Brian C. Bingham and Dr. Scott Steffensen, Psychology
Alcohol addiction has destroyed lives and communities for centuries. By understanding the mechanism of how our brain becomes addicted to alcohol we can better solve the problems this addiction creates. The current theory states that dopaminergic neurons in the ventral tegmental area (VTA) of the midbrain help produce feelings of reward associated with alcohol use. These dopamine neurons are modulated by GABA neurons that form a feedback loop that can be stimulated via a brain structure called the internal capsule. The purpose of this project was to clarify the effect of dopamine (DA) on GABA neuron firing rate and electrical coupling.
Methods
To characterize the effect of DA on GABA neurons we used an electrophysiological method called microelectrophoresis. In this method we dissolve the dopamine in a solution with KCl and fill glass recording pipettes with this solution. These pipettes have tips that are broken to about 2-3µm. The electrodes are connected to an oscilloscope and to a computer that allows us to locate individual neurons based on their electrical activity and to characterize their wave patterns and firing rates. Because dopamine is a charged molecule in solution we are able to hold the dopamine in the pipette by applying a small holding current of -10 nA. Once we find a neuron that we can recognize as a GABA neuron in the VTA, based on its waveform and the location of the pipette with respect to the rat’s skull, we can release dopamine from the pipette by changing the holding current from -10nA to +20nA. This in effect expels the positively charged dopamine from our pipette into the area surrounding our neuron of interest. We then can compare the waveform and firing rate of the neuron before DA application and after.
When we began the study, we knew that DA increased the firing rate of GABA neurons, but we didn’t know the mechanism involved. Also, we had noticed that upon application of DA the waveform of the GABA neuron would change from one spike to two spikes. It has been shown that gap junctions interconnect VTA GABA neurons so we assumed that this apparent “splitting” was due to an interruption in this gap junction which caused a delay in the firing of two adjacent neurons. To test these two observations, we took controls with and without microelectrophoretic application of dopamine and then we gave quinidine, a gap junction blocker, via a jugular catheter to assess whether dopamine induced firing rate increases and electrical “splitting” were modulated by gap junctions.
Results
Firing rate: Microelectrophoretic application of dopamine markedly increased VTA GABA neuron firing rate 131% (mean baseline firing rate = 26 ± 3.1 Hz; mean dopamine firing rate = 60 ± 4.5 Hz). Figure 1 shows the effect of quinidine on the firing rates of GABA neurons when given systemically with in situ pulses of dopamine. As shown, quinidine destroys any firing rate enhancement by DA for a short period of time.

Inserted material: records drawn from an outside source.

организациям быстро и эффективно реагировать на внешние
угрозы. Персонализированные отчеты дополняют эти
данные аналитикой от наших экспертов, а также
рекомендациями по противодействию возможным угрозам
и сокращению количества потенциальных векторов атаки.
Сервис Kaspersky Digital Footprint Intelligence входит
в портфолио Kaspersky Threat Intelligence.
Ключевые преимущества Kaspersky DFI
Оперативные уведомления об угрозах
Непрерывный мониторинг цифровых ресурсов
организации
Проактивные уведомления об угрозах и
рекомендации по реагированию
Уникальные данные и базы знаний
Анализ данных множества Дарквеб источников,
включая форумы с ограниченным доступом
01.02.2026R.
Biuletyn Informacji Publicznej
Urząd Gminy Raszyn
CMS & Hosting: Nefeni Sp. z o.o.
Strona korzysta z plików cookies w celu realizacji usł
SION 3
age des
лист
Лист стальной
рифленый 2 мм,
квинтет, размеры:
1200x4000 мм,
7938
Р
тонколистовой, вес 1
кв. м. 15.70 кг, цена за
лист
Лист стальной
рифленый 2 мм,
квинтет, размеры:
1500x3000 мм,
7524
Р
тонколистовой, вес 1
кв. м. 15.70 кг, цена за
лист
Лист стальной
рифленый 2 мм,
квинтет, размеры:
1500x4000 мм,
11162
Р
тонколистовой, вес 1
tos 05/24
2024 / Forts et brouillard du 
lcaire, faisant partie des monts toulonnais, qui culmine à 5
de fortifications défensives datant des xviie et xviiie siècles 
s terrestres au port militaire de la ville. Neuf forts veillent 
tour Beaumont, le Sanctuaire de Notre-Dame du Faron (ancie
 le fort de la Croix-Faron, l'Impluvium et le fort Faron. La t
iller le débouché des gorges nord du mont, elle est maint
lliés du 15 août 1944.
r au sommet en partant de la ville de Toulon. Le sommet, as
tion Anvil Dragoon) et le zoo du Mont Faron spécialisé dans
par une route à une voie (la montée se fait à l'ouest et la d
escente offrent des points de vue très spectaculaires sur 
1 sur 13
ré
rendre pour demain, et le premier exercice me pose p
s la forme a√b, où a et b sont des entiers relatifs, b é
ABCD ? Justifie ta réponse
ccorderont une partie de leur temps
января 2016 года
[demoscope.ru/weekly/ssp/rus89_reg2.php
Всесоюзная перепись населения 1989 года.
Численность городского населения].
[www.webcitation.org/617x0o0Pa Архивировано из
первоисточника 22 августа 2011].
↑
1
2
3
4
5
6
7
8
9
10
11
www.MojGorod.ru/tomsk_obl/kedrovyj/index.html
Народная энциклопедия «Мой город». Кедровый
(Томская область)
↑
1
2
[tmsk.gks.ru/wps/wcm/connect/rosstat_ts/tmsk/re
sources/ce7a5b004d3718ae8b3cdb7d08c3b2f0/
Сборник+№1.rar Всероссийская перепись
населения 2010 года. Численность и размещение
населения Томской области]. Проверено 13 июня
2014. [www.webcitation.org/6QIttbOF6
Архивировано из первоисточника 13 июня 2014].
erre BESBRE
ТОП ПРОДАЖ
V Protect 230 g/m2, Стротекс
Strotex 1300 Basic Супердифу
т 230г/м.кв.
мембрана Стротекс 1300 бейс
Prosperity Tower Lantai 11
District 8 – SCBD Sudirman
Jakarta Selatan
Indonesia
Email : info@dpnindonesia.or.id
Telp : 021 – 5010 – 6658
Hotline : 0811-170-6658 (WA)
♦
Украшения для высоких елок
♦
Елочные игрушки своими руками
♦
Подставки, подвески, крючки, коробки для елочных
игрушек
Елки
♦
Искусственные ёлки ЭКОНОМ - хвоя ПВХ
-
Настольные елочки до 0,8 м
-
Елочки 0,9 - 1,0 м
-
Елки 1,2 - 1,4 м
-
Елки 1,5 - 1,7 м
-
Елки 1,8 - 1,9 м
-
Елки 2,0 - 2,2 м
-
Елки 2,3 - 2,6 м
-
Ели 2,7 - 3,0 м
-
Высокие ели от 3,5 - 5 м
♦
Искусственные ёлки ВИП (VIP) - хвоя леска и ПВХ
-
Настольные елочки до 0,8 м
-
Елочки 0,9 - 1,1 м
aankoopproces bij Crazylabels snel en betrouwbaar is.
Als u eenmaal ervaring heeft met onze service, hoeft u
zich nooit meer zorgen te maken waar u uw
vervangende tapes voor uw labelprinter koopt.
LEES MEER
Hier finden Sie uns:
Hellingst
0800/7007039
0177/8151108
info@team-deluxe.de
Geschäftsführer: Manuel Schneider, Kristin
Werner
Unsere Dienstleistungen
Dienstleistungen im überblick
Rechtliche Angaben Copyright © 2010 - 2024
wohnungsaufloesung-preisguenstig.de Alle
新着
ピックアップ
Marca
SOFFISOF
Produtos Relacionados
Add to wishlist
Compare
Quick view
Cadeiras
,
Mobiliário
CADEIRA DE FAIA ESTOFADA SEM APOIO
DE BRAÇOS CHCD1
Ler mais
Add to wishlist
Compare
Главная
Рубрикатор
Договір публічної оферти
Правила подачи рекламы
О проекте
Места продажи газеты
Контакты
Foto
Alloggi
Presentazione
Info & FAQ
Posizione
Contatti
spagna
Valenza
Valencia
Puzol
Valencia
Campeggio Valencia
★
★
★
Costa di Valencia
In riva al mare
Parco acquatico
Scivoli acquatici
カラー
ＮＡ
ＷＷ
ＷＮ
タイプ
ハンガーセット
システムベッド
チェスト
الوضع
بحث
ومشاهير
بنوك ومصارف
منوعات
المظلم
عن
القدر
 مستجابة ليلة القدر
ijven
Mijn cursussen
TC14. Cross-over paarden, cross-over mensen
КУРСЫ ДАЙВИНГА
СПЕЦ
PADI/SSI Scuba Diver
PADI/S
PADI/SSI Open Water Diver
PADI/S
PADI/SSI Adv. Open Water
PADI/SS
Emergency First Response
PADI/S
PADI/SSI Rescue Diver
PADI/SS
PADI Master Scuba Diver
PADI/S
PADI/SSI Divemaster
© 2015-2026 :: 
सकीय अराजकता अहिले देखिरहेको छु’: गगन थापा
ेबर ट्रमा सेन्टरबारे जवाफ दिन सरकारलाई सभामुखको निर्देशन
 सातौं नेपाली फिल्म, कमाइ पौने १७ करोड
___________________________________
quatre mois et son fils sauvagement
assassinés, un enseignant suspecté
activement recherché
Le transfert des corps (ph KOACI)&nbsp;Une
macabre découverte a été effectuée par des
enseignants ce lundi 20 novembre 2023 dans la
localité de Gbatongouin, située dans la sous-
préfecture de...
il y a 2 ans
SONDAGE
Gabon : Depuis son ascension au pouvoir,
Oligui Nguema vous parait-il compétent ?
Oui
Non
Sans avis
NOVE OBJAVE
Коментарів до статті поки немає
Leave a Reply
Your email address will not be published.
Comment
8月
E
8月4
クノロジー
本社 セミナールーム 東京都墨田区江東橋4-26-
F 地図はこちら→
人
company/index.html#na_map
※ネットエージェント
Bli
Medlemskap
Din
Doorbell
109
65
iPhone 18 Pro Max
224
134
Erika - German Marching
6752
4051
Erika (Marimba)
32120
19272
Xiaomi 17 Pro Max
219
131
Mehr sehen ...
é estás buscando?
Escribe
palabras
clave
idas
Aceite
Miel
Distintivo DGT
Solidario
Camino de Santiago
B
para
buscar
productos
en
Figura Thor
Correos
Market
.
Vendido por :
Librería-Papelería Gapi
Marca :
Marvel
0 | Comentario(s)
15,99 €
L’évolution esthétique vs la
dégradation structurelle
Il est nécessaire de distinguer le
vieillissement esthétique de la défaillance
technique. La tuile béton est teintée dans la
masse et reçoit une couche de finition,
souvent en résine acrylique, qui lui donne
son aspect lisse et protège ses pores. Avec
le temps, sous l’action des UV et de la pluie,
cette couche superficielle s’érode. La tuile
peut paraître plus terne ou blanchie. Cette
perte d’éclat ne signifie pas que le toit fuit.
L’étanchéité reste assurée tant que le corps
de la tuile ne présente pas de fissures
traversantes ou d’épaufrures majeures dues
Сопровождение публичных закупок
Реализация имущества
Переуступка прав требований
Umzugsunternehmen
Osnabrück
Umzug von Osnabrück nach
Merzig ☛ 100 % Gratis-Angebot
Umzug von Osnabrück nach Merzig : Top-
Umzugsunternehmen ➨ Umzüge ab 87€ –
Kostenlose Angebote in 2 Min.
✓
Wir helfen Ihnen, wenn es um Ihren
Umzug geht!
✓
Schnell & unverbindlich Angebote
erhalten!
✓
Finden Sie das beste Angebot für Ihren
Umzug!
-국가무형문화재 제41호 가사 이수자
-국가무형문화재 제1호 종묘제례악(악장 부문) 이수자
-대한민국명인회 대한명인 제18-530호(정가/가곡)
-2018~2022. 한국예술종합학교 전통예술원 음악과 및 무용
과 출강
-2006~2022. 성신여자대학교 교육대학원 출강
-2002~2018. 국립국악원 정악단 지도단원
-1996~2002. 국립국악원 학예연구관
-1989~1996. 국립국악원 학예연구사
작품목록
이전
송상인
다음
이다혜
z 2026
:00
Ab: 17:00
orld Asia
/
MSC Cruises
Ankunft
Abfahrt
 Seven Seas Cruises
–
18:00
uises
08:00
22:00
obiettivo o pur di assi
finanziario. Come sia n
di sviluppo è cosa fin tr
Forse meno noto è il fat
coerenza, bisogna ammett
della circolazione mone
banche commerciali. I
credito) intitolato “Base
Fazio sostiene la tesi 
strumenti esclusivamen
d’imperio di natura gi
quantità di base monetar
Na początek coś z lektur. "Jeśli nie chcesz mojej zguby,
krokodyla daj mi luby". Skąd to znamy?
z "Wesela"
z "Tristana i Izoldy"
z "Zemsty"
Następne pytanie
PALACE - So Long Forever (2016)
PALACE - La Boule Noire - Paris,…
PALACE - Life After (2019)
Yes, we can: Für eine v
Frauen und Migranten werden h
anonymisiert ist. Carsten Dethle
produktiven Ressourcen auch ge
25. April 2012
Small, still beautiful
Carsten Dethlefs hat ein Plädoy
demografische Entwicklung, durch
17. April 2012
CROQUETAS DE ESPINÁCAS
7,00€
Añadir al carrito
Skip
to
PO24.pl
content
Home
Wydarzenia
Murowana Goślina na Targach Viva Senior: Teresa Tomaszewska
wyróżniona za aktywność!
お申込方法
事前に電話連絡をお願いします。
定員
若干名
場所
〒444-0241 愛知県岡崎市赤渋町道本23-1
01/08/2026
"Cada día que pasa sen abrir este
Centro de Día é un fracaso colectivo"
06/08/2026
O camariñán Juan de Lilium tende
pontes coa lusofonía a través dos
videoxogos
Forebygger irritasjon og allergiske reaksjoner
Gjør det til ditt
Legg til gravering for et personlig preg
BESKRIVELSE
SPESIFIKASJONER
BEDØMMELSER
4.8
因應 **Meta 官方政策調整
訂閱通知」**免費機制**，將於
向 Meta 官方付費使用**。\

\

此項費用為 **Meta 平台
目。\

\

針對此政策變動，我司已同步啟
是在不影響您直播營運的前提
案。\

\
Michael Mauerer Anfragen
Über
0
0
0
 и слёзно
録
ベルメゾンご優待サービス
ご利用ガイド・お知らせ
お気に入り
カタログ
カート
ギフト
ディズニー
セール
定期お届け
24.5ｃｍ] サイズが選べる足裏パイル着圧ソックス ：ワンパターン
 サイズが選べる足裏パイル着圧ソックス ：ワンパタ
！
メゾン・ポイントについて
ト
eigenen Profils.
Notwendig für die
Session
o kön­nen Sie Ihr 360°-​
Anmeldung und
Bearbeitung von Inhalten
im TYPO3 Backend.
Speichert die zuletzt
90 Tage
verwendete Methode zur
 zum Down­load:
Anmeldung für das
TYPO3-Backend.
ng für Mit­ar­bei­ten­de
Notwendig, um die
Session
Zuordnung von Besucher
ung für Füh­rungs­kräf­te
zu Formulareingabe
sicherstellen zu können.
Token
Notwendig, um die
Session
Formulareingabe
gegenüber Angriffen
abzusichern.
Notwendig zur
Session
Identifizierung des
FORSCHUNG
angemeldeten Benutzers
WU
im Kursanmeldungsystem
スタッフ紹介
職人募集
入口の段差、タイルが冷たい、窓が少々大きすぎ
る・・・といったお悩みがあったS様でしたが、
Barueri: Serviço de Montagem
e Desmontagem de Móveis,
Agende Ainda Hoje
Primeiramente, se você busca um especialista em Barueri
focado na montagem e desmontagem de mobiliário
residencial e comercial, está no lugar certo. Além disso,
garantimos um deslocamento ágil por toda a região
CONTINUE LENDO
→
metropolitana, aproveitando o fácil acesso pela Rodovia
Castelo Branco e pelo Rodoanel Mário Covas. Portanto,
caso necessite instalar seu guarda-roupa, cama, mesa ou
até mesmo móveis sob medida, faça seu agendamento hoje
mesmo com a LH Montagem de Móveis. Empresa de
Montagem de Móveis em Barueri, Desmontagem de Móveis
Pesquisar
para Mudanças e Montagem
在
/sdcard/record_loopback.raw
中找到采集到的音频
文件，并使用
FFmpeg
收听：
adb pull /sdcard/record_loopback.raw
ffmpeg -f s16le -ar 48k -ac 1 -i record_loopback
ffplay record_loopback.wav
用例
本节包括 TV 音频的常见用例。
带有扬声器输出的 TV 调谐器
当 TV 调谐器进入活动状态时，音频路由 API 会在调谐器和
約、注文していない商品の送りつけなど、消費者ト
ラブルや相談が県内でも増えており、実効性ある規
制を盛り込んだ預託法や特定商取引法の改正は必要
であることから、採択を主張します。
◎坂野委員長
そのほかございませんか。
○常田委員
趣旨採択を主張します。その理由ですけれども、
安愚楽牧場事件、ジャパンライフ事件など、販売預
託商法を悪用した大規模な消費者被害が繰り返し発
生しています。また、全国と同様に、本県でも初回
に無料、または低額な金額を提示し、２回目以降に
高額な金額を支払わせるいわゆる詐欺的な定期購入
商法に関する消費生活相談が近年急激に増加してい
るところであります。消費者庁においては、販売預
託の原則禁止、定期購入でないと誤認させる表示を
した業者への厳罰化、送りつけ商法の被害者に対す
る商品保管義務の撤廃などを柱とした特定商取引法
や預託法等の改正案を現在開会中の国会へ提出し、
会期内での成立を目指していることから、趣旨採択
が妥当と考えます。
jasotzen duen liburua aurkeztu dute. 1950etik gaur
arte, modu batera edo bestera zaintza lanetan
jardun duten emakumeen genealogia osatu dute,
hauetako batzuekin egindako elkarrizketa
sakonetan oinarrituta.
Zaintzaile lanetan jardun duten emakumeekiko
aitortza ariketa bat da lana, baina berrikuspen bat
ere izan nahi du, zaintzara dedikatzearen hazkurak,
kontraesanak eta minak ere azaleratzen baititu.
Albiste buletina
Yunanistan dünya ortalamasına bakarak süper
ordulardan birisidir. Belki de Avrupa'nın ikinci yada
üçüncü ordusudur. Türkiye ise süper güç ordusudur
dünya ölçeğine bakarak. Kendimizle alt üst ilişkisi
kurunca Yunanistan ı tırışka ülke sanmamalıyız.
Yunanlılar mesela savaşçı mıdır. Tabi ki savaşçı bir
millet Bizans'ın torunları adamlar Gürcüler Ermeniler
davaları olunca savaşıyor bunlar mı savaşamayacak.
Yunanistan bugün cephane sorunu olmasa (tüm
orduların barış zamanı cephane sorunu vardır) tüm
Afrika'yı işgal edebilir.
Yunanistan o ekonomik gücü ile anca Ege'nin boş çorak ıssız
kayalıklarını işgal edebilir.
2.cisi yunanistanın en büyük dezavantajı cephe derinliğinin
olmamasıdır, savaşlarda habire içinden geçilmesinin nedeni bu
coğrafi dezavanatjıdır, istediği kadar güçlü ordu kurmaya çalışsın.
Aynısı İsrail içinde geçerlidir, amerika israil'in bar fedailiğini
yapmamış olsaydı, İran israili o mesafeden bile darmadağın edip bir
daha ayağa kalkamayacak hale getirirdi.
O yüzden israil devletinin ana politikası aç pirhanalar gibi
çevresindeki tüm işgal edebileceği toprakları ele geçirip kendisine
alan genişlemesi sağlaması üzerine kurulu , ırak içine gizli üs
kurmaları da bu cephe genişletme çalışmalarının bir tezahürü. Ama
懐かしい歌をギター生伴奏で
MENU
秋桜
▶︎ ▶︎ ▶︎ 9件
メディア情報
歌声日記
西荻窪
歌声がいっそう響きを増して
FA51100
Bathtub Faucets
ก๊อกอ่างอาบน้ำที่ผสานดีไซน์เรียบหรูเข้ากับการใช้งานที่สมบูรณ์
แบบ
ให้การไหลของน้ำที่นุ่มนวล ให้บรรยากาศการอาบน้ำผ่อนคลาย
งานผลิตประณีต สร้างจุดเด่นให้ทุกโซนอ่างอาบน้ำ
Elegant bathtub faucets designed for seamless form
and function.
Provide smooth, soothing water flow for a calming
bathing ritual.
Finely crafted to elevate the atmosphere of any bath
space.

Spike Duration: Concomitant with the enhancement of firing rate, microelectrophoretic application of dopamine enhanced VTA GABA neuron spike duration 124% (Figure 2). The widening of the spike by dopamine would often result in two distinct spikes on the waveform. These trailing spikes were often smaller spikes that comprised one, or sometimes two, of the background spikes in a cluster of phasic, mildly synchronized neurons. Systemic application of quinidine (10 mg/kg iv) reversibly blocked dopamine enhancement of VTA GABA neuron spike duration and recruitment of trailing spikes. The leading spike waveforms are unchanged by dopamine suggesting that the waveform results from coupling spikes not splitting spikes as we had previously thought.
Discussion
The ability of quinidine to block the dopamine enhancement of GABA firing rates and the recruitment of background spikes provides support to the hypothesis that VTA GABA neurons are connected through electrical synapses and that part of their dopamine pharmacology is mediated through these synapses. One of the surprising results of this study is that application of dopamine actually recruits other GABA neurons instead of splitting the connection between them. This makes sense however, when considered with the increased firing rate upon dopamine application. The next step in this research is find out which second messenger systems are involved from the dopamine receptor to the gap junctions and to find out if alcohol is operating on these second messenger systems to yield an effect similar to that of quinidine.